Tarefas a realizar:
**a.** Segundo o texto sobre a casa, o que faz às vezes o telhado quando chove mais do que devia?
**b.** Diga se cada afirmação está de acordo com o texto sobre a casa: (i) a casa é apenas paredes, janelas e um telhado; (ii) o importante é ter a casa perfeita; (iii) a casa é o lugar onde se deixam cair as máscaras.
**c.** Transcreva do texto sobre a casa o trecho entre "E tu? Já olhaste" e "começa a encaixar.", inclusive.
-------- Documento de origem --------
Sabes aquela sensação de chegar a casa, largar tudo e finalmente respirar como deve ser?
É isso. A minha casa é o sítio onde a minha alma tira os ténis, se atira para o sofá e diz: “Finalmente, posso ser eu.”
A minha casa não é só paredes, janelas e um telhado que às vezes pinga quando chove mais do que devia.
A minha casa sou eu. É o reflexo do que sinto, do que vivo, do que sonho. É o caos bonito dos dias bons e a desarrumação emocional dos dias menos bons.
Cada canto guarda uma história. Cada objeto tem um bocadinho do meu passado, do meu presente e até do futuro que ainda estou a inventar. A minha casa é onde guardo as minhas vitórias, onde choro baixinho quando ninguém vê, onde danço sozinho como se fosse dono do mundo. É onde me perco… e onde me encontro outra vez.
E quanto mais cresço, mais percebo: Não é sobre ter a casa perfeita. É sobre ter um espaço onde a alma se sente segura, livre, inteira. Um lugar onde posso ser vulnerável sem medo, forte sem esforço, verdadeiro sem filtros.
A minha casa é a minha alma porque é lá que deixo cair as máscaras. É lá que me reconstruo quando a vida me desmonta. É lá que me lembro de quem sou quando o mundo tenta convencer-me do contrário.
E tu? Já olhaste para a tua casa, seja ela um quarto, um apartamento, um canto improvisado e percebeste que ela diz mais sobre ti do que qualquer bio nas redes sociais?
Se a tua casa é a tua alma, cuida dela. Arruma o que te pesa. Guarda o que te faz bem. Abre as janelas para deixar entrar luz. E fecha a porta a quem não sabe respeitar o teu espaço, físico e emocional.
No fim do dia, a casa onde vivemos é o espelho da casa que somos por dentro. E quando essa casa está em paz… tudo o resto começa a encaixar.
-------- Dados armazenados --------
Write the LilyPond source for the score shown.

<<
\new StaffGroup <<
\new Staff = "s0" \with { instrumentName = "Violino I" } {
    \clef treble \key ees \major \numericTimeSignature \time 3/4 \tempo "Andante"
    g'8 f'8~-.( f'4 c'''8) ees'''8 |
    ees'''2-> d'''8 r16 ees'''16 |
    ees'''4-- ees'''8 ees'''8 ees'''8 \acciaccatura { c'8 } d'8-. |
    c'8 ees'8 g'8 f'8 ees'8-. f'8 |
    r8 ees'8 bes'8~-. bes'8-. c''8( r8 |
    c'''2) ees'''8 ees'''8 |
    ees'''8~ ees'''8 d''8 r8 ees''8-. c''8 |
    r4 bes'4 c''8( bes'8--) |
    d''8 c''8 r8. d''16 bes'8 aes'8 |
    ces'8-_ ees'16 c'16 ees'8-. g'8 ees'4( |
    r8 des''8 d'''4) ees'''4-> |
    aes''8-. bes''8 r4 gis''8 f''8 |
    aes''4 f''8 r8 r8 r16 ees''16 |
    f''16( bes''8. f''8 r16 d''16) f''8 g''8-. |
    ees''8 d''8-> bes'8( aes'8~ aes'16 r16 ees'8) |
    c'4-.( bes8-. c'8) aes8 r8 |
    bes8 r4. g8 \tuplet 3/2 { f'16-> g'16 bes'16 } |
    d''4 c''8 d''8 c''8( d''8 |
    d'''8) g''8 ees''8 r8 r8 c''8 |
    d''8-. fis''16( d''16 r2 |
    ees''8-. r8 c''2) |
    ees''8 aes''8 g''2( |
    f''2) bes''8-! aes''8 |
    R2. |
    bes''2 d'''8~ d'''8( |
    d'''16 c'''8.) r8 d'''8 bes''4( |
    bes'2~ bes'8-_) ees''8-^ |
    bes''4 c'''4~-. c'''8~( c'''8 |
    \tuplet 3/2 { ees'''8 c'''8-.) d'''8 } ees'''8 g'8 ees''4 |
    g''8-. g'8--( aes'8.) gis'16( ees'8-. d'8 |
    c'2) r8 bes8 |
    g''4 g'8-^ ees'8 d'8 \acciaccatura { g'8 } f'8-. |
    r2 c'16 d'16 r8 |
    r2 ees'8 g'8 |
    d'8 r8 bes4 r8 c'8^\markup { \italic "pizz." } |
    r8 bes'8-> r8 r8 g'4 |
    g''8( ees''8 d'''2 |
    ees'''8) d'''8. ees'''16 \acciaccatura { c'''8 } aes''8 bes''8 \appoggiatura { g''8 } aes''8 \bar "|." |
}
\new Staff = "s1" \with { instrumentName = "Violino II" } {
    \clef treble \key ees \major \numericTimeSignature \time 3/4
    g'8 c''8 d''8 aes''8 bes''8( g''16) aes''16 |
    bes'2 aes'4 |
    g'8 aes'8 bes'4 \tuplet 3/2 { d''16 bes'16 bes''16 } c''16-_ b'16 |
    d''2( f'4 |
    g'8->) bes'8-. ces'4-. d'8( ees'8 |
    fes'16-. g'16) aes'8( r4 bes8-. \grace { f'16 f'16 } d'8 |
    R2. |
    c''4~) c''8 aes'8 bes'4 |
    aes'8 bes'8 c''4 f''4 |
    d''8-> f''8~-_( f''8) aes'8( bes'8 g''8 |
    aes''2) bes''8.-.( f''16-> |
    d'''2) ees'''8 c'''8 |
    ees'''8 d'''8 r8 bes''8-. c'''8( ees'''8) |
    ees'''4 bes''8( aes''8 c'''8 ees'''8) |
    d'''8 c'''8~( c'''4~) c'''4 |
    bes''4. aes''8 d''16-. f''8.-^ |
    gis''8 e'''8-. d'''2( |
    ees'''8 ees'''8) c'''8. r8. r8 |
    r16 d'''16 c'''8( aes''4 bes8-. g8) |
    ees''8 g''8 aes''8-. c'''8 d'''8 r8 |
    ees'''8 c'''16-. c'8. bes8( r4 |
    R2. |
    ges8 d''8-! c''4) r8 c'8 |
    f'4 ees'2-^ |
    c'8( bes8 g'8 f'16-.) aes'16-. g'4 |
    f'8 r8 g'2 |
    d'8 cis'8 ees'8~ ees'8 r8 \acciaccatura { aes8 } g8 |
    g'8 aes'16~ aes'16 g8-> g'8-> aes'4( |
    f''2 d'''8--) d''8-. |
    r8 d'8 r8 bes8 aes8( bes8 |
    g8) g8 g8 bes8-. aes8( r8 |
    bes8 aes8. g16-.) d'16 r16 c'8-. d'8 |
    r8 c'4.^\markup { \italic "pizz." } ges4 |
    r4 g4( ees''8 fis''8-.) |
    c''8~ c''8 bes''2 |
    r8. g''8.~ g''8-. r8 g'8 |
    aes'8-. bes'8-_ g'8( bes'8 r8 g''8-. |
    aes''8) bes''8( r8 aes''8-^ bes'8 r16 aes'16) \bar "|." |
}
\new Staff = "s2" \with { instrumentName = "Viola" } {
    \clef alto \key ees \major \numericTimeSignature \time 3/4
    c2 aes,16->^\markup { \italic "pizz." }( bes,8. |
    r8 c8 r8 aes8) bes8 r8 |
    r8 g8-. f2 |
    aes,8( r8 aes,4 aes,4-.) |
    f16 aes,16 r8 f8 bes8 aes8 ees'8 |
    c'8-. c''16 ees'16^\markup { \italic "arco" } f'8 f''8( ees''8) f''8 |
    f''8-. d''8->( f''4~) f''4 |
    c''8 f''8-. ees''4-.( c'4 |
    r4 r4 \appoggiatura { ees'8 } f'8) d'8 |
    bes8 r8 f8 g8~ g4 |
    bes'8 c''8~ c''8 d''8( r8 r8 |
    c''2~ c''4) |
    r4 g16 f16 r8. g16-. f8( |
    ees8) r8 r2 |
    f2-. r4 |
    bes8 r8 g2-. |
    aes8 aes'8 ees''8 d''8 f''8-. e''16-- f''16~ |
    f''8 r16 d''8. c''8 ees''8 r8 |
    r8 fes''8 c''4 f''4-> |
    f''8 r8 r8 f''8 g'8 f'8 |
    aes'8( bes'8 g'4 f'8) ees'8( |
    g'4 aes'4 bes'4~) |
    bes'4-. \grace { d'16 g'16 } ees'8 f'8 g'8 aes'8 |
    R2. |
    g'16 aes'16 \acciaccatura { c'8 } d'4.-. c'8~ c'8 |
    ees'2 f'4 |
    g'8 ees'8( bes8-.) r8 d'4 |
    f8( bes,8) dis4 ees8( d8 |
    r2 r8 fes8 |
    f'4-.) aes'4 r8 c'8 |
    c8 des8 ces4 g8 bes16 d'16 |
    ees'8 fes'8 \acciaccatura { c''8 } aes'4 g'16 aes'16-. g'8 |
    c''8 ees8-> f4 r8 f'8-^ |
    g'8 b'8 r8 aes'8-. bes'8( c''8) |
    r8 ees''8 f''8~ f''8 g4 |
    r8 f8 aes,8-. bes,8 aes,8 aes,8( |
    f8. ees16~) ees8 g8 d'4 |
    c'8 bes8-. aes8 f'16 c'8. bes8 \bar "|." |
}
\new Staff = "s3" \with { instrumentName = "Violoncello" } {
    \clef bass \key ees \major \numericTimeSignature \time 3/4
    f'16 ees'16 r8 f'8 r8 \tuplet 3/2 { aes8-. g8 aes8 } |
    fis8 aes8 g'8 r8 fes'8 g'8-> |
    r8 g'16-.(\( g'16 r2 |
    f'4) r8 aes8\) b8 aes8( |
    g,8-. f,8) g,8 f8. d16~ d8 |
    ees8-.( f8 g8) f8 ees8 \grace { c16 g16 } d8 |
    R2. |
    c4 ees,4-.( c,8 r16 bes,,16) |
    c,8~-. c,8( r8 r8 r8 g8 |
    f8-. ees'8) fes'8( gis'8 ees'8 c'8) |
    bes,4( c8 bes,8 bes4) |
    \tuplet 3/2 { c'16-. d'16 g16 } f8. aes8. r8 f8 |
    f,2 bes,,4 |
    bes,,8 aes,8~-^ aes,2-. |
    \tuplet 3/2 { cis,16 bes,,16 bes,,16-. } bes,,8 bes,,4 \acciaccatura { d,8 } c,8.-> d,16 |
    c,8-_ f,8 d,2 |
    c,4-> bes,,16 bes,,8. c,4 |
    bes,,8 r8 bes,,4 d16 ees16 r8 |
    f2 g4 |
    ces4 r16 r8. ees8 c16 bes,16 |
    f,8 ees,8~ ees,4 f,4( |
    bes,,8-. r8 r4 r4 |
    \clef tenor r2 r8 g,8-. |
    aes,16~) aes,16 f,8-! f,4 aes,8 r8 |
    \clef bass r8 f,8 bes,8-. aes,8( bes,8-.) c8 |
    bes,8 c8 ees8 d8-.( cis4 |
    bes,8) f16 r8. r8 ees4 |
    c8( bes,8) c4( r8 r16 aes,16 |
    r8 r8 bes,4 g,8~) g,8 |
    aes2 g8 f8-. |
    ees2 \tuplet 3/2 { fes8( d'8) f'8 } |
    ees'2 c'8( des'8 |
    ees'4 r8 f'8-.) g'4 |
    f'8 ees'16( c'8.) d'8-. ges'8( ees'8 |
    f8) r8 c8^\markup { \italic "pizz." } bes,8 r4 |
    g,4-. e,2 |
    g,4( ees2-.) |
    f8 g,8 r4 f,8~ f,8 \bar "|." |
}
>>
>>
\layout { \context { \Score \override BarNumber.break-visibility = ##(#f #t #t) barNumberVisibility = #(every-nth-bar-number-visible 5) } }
--------
Respostas ao exercício:
**a.** Às vezes pinga.

**b.**
(i) Não: "A minha casa não é só paredes, janelas e um telhado que às vezes pinga quando chove mais do que devia."
(ii) Não: "Não é sobre ter a casa perfeita."
(iii) Sim: "A minha casa é a minha alma porque é lá que deixo cair as máscaras."

**c.**
E tu? Já olhaste para a tua casa, seja ela um quarto, um apartamento, um canto improvisado e percebeste que ela diz mais sobre ti do que qualquer bio nas redes sociais?
Se a tua casa é a tua alma, cuida dela. Arruma o que te pesa. Guarda o que te faz bem. Abre as janelas para deixar entrar luz. E fecha a porta a quem não sabe respeitar o teu espaço, físico e emocional.
No fim do dia, a casa onde vivemos é o espelho da casa que somos por dentro. E quando essa casa está em paz… tudo o resto começa a encaixar.